- EXERCISE BRIEF: The stretch wanted below opens at the line containing "Case 2:19-cv-05135 Document" and closes at the line containing "Federal Communications Commission DA 19-1044". Please return it exactly, with no other lines.

- MATERIAL TO PROCESS:
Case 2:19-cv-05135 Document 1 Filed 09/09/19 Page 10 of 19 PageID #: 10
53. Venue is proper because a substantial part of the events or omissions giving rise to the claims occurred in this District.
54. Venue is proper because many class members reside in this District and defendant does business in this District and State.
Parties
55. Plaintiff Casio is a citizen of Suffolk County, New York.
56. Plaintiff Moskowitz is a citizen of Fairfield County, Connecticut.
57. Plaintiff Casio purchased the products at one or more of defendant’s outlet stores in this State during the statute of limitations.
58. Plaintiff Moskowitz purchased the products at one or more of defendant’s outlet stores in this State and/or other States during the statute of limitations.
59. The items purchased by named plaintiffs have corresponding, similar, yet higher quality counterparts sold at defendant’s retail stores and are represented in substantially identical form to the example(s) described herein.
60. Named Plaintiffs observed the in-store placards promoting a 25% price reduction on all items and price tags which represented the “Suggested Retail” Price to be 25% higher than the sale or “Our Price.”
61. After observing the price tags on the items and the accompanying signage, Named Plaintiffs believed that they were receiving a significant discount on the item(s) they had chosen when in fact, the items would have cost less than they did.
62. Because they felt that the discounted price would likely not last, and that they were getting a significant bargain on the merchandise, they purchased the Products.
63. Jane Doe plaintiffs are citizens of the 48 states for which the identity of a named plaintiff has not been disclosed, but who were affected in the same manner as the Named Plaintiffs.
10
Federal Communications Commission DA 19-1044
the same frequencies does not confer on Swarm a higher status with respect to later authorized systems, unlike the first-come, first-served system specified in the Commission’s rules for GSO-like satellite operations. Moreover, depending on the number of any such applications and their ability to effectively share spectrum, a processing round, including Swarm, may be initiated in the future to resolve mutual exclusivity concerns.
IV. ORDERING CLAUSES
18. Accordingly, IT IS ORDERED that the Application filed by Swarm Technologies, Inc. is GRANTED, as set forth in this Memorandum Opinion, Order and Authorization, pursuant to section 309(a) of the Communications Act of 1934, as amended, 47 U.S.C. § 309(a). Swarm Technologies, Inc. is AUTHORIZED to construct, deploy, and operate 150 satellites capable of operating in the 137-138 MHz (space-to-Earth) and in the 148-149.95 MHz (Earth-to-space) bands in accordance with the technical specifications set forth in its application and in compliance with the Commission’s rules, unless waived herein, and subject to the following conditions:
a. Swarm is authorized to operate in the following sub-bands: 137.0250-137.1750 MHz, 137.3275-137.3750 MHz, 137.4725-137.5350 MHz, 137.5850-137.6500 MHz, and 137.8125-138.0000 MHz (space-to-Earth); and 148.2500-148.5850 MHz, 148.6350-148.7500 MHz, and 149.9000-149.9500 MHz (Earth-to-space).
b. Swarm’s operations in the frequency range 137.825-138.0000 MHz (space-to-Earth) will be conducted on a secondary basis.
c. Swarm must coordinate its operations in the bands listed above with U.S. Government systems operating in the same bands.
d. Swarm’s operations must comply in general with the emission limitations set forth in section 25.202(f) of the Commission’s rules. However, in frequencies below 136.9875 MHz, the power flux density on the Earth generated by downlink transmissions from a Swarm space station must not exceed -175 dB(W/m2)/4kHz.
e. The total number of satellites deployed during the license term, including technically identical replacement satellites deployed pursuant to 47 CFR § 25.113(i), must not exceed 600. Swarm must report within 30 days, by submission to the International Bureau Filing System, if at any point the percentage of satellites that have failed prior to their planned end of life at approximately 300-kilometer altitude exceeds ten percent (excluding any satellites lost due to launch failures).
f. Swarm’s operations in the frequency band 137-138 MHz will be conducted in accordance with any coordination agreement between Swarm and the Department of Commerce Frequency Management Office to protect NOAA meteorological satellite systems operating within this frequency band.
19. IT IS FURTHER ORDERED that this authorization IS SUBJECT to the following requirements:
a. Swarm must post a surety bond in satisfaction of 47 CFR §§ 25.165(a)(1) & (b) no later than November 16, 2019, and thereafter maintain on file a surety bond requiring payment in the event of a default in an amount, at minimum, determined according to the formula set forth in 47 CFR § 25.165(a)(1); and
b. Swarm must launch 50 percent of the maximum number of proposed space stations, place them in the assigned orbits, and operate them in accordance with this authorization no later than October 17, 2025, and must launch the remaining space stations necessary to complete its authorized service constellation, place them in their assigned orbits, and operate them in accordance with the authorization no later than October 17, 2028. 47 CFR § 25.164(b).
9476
* * *
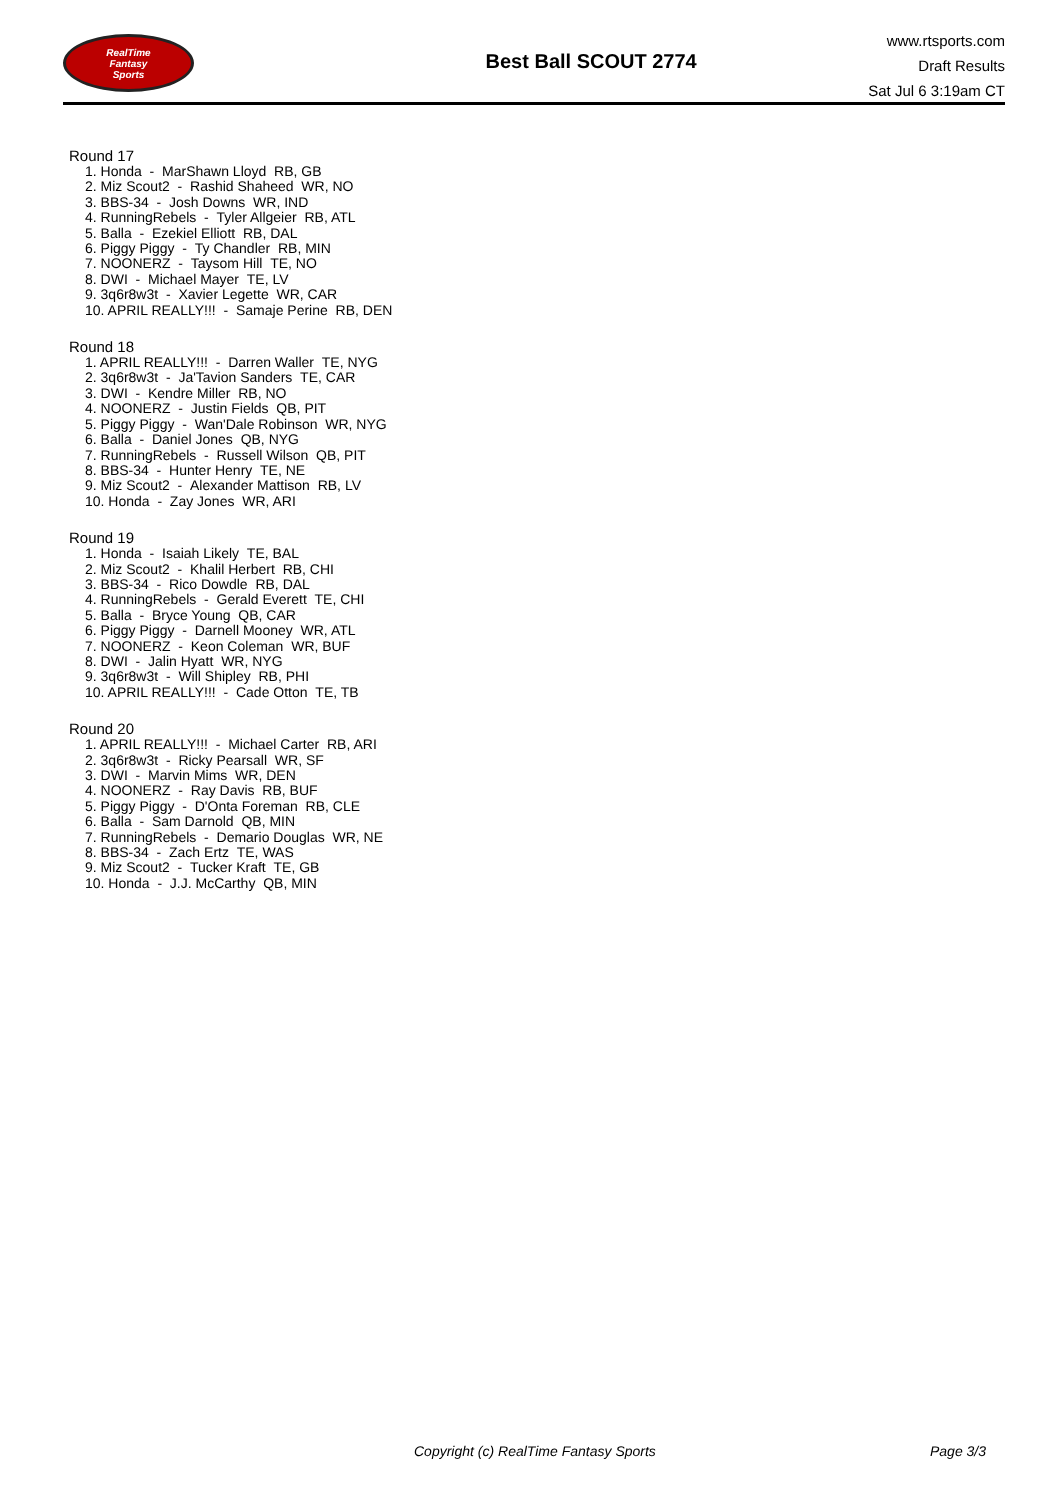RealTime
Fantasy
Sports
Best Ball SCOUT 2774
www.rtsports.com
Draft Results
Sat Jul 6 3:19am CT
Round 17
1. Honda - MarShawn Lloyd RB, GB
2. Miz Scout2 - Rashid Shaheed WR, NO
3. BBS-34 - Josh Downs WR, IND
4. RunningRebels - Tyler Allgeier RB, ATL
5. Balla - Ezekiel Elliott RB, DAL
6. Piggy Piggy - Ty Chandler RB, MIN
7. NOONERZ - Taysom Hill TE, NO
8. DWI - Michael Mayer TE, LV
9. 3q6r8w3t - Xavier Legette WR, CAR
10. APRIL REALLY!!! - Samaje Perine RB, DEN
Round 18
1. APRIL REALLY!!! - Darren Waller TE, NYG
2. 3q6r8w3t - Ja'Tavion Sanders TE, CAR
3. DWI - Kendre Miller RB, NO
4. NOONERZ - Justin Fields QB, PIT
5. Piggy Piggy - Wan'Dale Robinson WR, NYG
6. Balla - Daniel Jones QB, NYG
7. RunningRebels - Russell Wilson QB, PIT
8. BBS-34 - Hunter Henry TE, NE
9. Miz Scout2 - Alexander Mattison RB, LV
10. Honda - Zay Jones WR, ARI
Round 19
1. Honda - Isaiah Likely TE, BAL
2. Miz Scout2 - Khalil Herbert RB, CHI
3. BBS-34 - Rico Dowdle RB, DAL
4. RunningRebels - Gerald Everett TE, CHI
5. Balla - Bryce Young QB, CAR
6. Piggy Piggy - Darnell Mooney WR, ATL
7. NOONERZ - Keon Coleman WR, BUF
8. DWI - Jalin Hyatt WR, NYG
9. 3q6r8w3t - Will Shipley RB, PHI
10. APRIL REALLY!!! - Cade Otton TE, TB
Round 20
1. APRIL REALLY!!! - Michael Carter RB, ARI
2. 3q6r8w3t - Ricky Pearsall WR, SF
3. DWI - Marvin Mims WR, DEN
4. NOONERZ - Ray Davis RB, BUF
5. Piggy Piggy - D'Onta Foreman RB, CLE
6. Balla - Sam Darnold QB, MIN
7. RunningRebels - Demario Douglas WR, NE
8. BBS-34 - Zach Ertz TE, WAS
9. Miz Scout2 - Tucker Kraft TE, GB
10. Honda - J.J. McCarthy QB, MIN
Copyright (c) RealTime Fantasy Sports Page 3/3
---
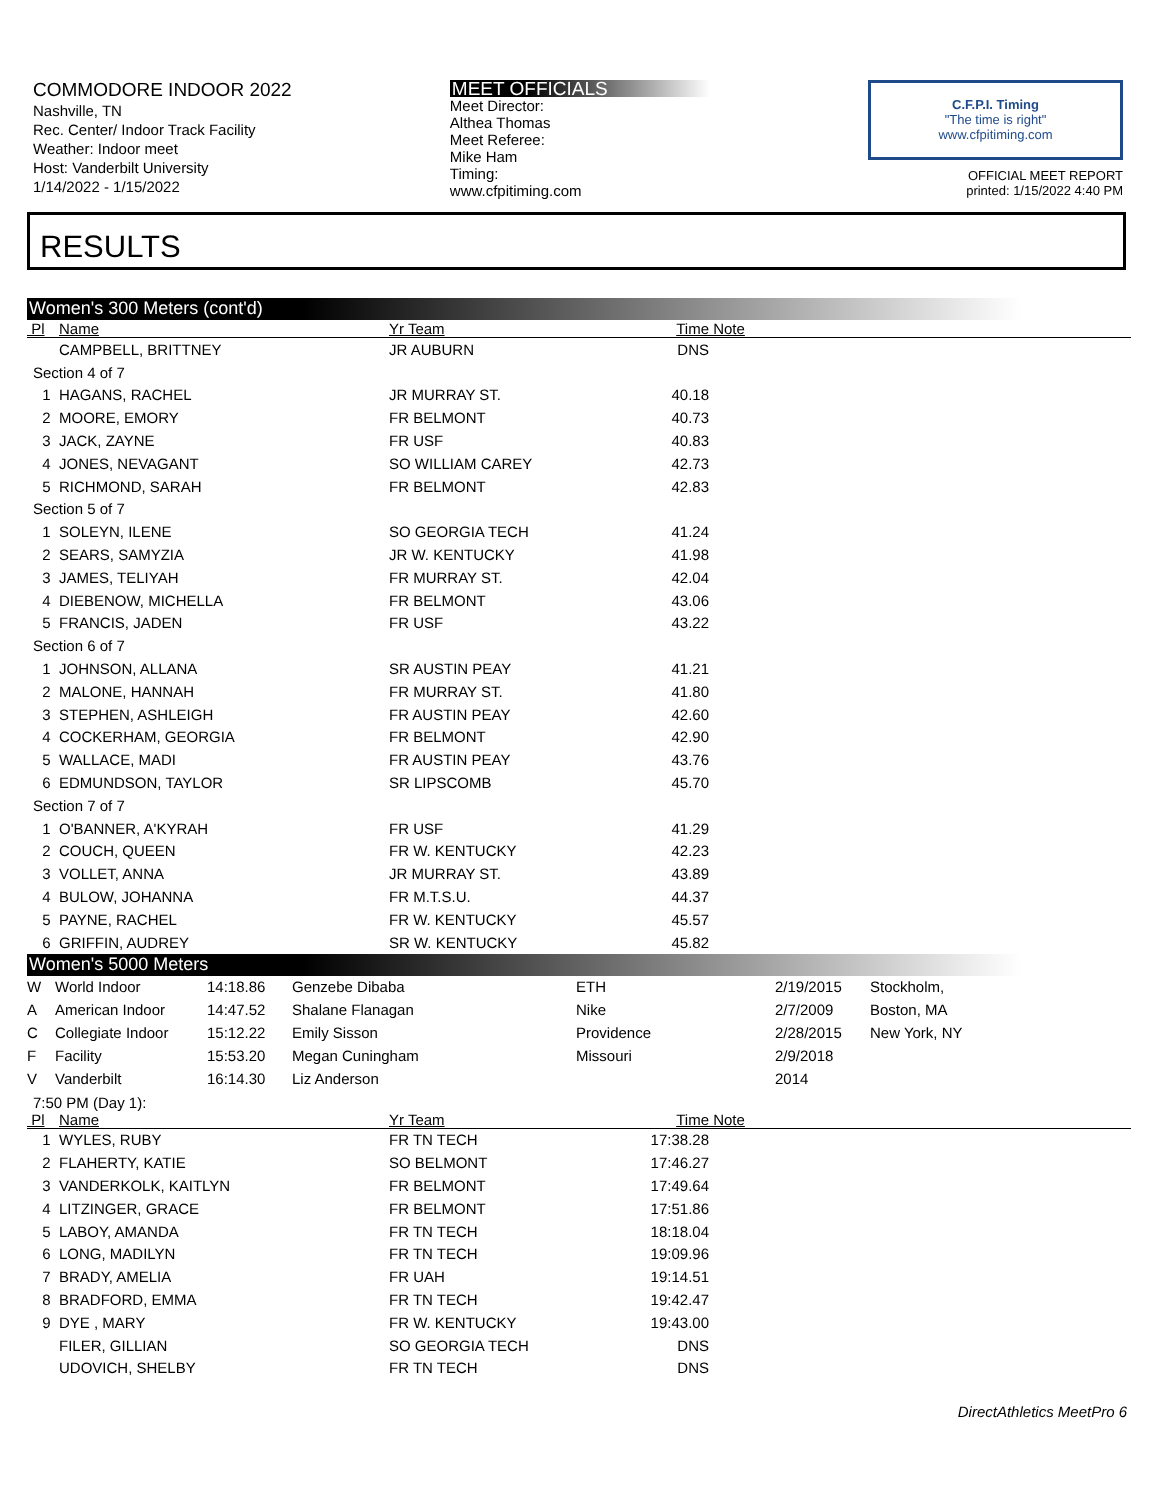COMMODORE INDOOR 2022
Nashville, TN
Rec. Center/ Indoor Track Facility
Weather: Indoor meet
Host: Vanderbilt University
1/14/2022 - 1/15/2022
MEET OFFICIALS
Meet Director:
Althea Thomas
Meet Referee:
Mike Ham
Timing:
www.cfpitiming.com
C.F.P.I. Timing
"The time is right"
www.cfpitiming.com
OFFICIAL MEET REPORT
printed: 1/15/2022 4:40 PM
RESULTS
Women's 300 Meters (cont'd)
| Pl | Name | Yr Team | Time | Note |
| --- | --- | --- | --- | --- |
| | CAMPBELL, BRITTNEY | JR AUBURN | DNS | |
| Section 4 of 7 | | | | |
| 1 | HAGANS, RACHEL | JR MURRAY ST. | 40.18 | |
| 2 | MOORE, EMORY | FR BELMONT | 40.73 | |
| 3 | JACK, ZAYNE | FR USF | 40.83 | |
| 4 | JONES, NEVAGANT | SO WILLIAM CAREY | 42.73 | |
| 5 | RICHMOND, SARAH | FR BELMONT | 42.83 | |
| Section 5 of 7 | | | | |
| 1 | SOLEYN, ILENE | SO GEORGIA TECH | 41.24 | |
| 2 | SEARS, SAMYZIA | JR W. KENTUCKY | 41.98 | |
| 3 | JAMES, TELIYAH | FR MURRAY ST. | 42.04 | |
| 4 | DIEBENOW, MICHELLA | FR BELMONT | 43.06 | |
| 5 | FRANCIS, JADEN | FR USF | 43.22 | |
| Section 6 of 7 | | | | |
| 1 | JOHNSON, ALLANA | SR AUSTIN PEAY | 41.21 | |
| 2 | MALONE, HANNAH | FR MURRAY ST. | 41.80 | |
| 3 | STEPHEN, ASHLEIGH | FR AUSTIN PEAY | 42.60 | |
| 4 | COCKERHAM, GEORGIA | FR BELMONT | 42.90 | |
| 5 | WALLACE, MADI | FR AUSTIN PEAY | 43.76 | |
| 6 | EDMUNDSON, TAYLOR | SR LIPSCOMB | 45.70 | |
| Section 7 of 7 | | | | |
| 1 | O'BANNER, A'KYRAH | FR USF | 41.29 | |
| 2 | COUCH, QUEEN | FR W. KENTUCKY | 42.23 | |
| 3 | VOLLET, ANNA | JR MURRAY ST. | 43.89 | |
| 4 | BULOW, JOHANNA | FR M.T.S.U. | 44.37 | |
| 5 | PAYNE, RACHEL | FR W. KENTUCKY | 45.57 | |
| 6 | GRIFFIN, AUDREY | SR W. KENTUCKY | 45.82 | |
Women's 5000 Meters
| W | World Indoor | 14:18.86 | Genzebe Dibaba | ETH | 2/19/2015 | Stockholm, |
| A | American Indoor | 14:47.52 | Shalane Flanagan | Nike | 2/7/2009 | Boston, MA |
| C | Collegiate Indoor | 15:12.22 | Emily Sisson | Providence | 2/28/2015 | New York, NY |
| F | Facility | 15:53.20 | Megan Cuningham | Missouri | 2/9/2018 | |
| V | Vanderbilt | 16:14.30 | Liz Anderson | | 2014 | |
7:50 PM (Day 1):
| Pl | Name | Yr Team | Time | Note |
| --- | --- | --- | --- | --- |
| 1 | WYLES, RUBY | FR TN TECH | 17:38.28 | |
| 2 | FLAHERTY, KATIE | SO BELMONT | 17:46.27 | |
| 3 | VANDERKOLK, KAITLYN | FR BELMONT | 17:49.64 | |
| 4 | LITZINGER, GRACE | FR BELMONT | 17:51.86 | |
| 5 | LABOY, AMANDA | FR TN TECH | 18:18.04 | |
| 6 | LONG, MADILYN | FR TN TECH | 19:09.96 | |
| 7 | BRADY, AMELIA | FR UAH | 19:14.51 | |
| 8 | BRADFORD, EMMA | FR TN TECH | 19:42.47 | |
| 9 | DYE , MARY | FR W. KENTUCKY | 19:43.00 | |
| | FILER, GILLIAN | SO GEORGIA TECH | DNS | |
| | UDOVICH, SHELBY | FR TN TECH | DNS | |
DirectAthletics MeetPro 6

- SOLUTION:
Case 2:19-cv-05135 Document 1 Filed 09/09/19 Page 10 of 19 PageID #: 10
53. Venue is proper because a substantial part of the events or omissions giving rise to the claims occurred in this District.
54. Venue is proper because many class members reside in this District and defendant does business in this District and State.
Parties
55. Plaintiff Casio is a citizen of Suffolk County, New York.
56. Plaintiff Moskowitz is a citizen of Fairfield County, Connecticut.
57. Plaintiff Casio purchased the products at one or more of defendant’s outlet stores in this State during the statute of limitations.
58. Plaintiff Moskowitz purchased the products at one or more of defendant’s outlet stores in this State and/or other States during the statute of limitations.
59. The items purchased by named plaintiffs have corresponding, similar, yet higher quality counterparts sold at defendant’s retail stores and are represented in substantially identical form to the example(s) described herein.
60. Named Plaintiffs observed the in-store placards promoting a 25% price reduction on all items and price tags which represented the “Suggested Retail” Price to be 25% higher than the sale or “Our Price.”
61. After observing the price tags on the items and the accompanying signage, Named Plaintiffs believed that they were receiving a significant discount on the item(s) they had chosen when in fact, the items would have cost less than they did.
62. Because they felt that the discounted price would likely not last, and that they were getting a significant bargain on the merchandise, they purchased the Products.
63. Jane Doe plaintiffs are citizens of the 48 states for which the identity of a named plaintiff has not been disclosed, but who were affected in the same manner as the Named Plaintiffs.
10
Federal Communications Commission DA 19-1044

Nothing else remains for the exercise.